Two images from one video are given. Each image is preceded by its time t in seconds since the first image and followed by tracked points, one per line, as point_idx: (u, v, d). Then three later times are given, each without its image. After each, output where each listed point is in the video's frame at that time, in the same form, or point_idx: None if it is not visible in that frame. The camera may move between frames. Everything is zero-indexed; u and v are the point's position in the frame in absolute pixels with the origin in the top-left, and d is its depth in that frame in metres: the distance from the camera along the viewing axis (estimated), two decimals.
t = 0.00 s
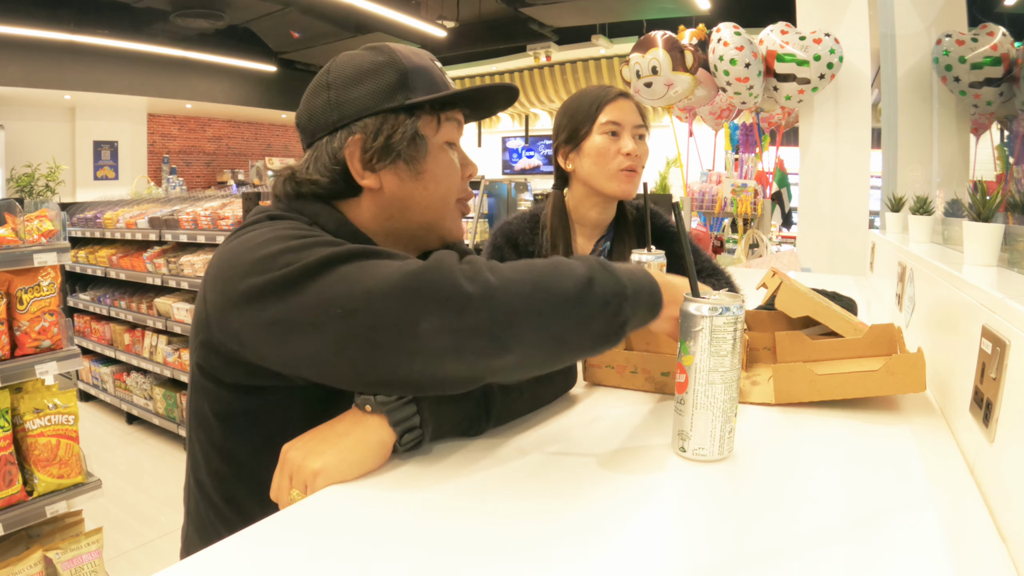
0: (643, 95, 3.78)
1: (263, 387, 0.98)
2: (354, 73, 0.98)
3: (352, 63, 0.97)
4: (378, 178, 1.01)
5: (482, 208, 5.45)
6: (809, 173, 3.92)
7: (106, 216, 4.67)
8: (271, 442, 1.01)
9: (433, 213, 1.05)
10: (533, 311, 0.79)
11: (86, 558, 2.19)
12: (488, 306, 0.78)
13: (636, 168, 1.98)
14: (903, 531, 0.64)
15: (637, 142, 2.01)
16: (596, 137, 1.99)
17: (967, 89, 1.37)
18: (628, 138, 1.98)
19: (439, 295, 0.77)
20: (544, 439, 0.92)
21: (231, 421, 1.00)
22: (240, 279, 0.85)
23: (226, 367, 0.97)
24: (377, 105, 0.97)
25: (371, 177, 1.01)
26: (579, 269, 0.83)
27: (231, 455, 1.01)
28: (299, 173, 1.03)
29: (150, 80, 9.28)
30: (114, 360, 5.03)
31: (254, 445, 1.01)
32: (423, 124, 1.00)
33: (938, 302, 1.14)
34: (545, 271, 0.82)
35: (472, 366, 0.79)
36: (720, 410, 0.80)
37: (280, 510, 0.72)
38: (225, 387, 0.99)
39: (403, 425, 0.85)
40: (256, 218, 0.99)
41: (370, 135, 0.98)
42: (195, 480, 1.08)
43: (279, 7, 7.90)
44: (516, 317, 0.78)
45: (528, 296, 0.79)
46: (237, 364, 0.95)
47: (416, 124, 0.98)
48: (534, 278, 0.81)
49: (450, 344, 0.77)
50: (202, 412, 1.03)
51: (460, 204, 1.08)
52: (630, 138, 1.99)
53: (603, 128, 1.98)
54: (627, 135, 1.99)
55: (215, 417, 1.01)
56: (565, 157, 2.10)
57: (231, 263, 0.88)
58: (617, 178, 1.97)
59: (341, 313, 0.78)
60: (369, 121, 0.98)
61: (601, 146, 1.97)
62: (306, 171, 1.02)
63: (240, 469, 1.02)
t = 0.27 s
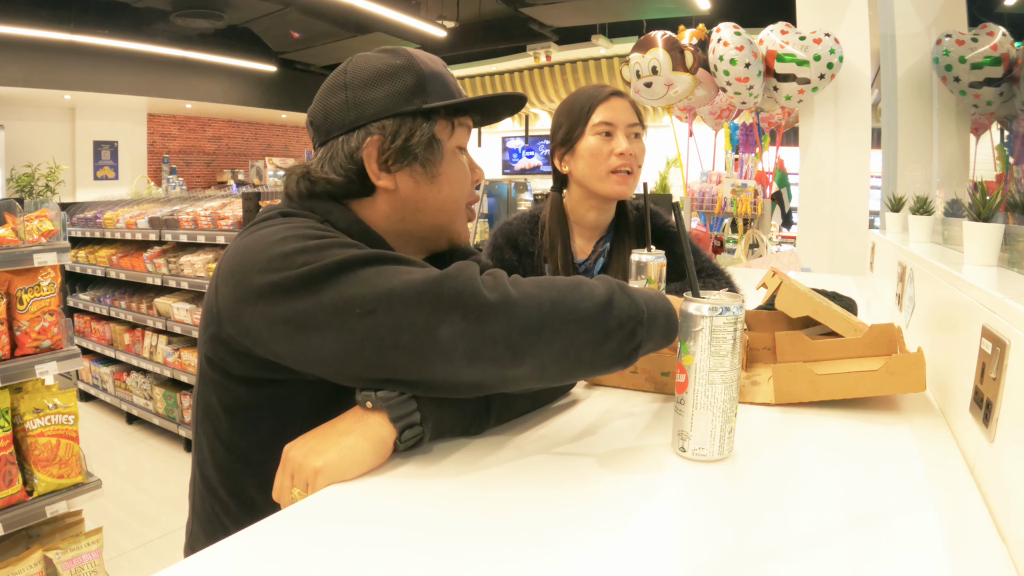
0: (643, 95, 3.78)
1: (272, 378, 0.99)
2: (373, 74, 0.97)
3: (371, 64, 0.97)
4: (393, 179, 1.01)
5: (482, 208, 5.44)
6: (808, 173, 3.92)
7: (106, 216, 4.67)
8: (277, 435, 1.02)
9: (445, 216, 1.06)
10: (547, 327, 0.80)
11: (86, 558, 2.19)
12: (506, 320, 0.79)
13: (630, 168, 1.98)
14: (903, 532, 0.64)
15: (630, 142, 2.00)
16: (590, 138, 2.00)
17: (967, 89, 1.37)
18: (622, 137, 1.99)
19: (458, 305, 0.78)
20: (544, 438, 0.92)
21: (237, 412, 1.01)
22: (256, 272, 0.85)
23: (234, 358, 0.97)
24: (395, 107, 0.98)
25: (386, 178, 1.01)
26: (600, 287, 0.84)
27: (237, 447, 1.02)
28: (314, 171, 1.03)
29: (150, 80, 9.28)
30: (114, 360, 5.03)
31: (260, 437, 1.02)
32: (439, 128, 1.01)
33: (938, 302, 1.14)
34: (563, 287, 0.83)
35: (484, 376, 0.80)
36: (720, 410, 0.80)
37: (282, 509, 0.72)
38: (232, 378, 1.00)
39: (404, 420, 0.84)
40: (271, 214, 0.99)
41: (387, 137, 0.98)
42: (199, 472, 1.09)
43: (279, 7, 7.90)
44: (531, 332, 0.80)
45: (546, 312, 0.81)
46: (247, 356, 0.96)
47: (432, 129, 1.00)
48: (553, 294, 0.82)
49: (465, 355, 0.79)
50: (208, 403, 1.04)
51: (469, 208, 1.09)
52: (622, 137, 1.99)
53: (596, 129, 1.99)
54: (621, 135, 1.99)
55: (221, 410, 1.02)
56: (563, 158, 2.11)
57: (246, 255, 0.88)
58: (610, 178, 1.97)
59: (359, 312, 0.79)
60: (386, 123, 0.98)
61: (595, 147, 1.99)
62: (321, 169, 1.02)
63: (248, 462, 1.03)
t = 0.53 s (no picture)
0: (643, 95, 3.78)
1: (270, 379, 0.99)
2: (381, 75, 0.97)
3: (380, 65, 0.97)
4: (399, 179, 1.01)
5: (482, 208, 5.44)
6: (808, 173, 3.92)
7: (106, 216, 4.67)
8: (275, 436, 1.02)
9: (449, 216, 1.07)
10: (528, 340, 0.79)
11: (86, 558, 2.19)
12: (485, 336, 0.78)
13: (634, 169, 1.99)
14: (902, 532, 0.64)
15: (634, 143, 2.01)
16: (595, 138, 1.99)
17: (967, 89, 1.37)
18: (627, 139, 1.99)
19: (437, 321, 0.78)
20: (545, 439, 0.92)
21: (237, 412, 1.01)
22: (245, 278, 0.85)
23: (232, 360, 0.97)
24: (403, 109, 0.98)
25: (393, 178, 1.01)
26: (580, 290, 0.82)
27: (235, 448, 1.02)
28: (320, 169, 1.02)
29: (149, 80, 9.27)
30: (114, 360, 5.03)
31: (258, 439, 1.02)
32: (444, 131, 1.01)
33: (938, 302, 1.14)
34: (540, 294, 0.81)
35: (469, 390, 0.81)
36: (719, 410, 0.80)
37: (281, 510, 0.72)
38: (231, 378, 1.00)
39: (400, 420, 0.85)
40: (270, 215, 0.98)
41: (394, 137, 0.98)
42: (198, 470, 1.09)
43: (279, 7, 7.90)
44: (511, 347, 0.79)
45: (525, 324, 0.79)
46: (244, 358, 0.96)
47: (439, 131, 1.00)
48: (533, 304, 0.80)
49: (446, 371, 0.79)
50: (207, 403, 1.04)
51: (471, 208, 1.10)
52: (626, 138, 1.99)
53: (601, 130, 1.99)
54: (626, 136, 1.99)
55: (220, 410, 1.01)
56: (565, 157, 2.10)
57: (240, 258, 0.88)
58: (614, 179, 1.97)
59: (343, 324, 0.79)
60: (393, 124, 0.98)
61: (600, 147, 1.98)
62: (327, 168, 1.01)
63: (246, 463, 1.03)
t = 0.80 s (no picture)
0: (643, 95, 3.78)
1: (269, 379, 0.99)
2: (379, 76, 0.97)
3: (379, 65, 0.97)
4: (398, 179, 1.02)
5: (482, 208, 5.44)
6: (808, 173, 3.92)
7: (106, 216, 4.66)
8: (273, 435, 1.02)
9: (447, 216, 1.07)
10: (522, 325, 0.82)
11: (86, 558, 2.19)
12: (486, 322, 0.80)
13: (613, 170, 1.95)
14: (902, 532, 0.64)
15: (614, 142, 1.94)
16: (574, 140, 1.98)
17: (967, 89, 1.38)
18: (604, 138, 1.94)
19: (440, 310, 0.79)
20: (544, 439, 0.92)
21: (236, 412, 1.00)
22: (244, 277, 0.85)
23: (230, 360, 0.97)
24: (401, 109, 0.98)
25: (391, 178, 1.01)
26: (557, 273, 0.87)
27: (234, 448, 1.02)
28: (319, 169, 1.02)
29: (149, 80, 9.27)
30: (114, 360, 5.03)
31: (257, 438, 1.02)
32: (443, 131, 1.01)
33: (938, 302, 1.14)
34: (525, 279, 0.85)
35: (473, 380, 0.81)
36: (720, 410, 0.80)
37: (281, 510, 0.72)
38: (230, 378, 1.00)
39: (400, 419, 0.85)
40: (271, 215, 0.99)
41: (392, 138, 0.98)
42: (197, 471, 1.09)
43: (279, 7, 7.90)
44: (508, 330, 0.81)
45: (517, 308, 0.82)
46: (243, 357, 0.96)
47: (437, 130, 1.00)
48: (520, 288, 0.84)
49: (450, 359, 0.79)
50: (205, 404, 1.04)
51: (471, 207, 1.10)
52: (604, 138, 1.94)
53: (579, 130, 1.96)
54: (603, 136, 1.94)
55: (218, 409, 1.01)
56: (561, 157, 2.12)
57: (237, 258, 0.87)
58: (591, 181, 1.97)
59: (344, 317, 0.79)
60: (392, 124, 0.98)
61: (577, 150, 1.97)
62: (327, 168, 1.01)
63: (246, 463, 1.03)
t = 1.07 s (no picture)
0: (643, 95, 3.78)
1: (269, 379, 0.99)
2: (378, 76, 0.97)
3: (378, 65, 0.97)
4: (397, 180, 1.02)
5: (482, 208, 5.45)
6: (809, 173, 3.92)
7: (106, 216, 4.67)
8: (273, 435, 1.02)
9: (447, 216, 1.07)
10: (525, 323, 0.83)
11: (86, 558, 2.19)
12: (490, 320, 0.80)
13: (586, 177, 2.03)
14: (903, 532, 0.64)
15: (584, 150, 2.02)
16: (553, 153, 2.11)
17: (967, 89, 1.37)
18: (574, 148, 2.03)
19: (443, 308, 0.79)
20: (545, 439, 0.92)
21: (236, 412, 1.00)
22: (246, 277, 0.85)
23: (231, 360, 0.97)
24: (401, 109, 0.98)
25: (390, 178, 1.01)
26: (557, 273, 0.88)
27: (234, 448, 1.02)
28: (319, 169, 1.02)
29: (149, 80, 9.27)
30: (114, 360, 5.03)
31: (256, 439, 1.02)
32: (442, 130, 1.01)
33: (938, 302, 1.14)
34: (527, 279, 0.86)
35: (476, 379, 0.81)
36: (720, 410, 0.80)
37: (281, 510, 0.72)
38: (230, 378, 1.00)
39: (400, 419, 0.85)
40: (271, 215, 0.99)
41: (392, 138, 0.98)
42: (197, 472, 1.09)
43: (279, 7, 7.90)
44: (511, 328, 0.82)
45: (520, 307, 0.83)
46: (243, 357, 0.96)
47: (436, 130, 1.00)
48: (522, 287, 0.84)
49: (454, 358, 0.80)
50: (206, 403, 1.04)
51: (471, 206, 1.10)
52: (575, 149, 2.03)
53: (555, 143, 2.09)
54: (573, 146, 2.03)
55: (219, 410, 1.01)
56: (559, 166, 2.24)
57: (238, 258, 0.87)
58: (571, 190, 2.08)
59: (346, 316, 0.79)
60: (392, 124, 0.98)
61: (555, 161, 2.09)
62: (327, 168, 1.01)
63: (247, 464, 1.03)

◇ ◇ ◇ ◇

▶ **WHAT THIS TASK INVOLVES**: Set down again, word for word, every line from the one with "60: (369, 121, 0.98)" to the one with "24: (395, 107, 0.98)" in the entries above, and omit the pictures.

▶ **ANSWER BOX**:
60: (369, 121, 0.98)
61: (601, 146, 1.97)
62: (306, 171, 1.02)
63: (240, 469, 1.02)
t = 0.27 s
0: (643, 95, 3.78)
1: (272, 378, 0.99)
2: (373, 74, 0.97)
3: (371, 64, 0.97)
4: (393, 179, 1.01)
5: (482, 208, 5.44)
6: (808, 173, 3.92)
7: (106, 216, 4.67)
8: (277, 435, 1.02)
9: (445, 216, 1.06)
10: (547, 327, 0.80)
11: (86, 558, 2.19)
12: (506, 320, 0.79)
13: (630, 168, 1.98)
14: (903, 532, 0.64)
15: (630, 142, 2.00)
16: (590, 138, 2.00)
17: (967, 89, 1.37)
18: (622, 137, 1.99)
19: (458, 305, 0.78)
20: (544, 438, 0.92)
21: (237, 412, 1.01)
22: (256, 272, 0.85)
23: (234, 358, 0.97)
24: (395, 107, 0.98)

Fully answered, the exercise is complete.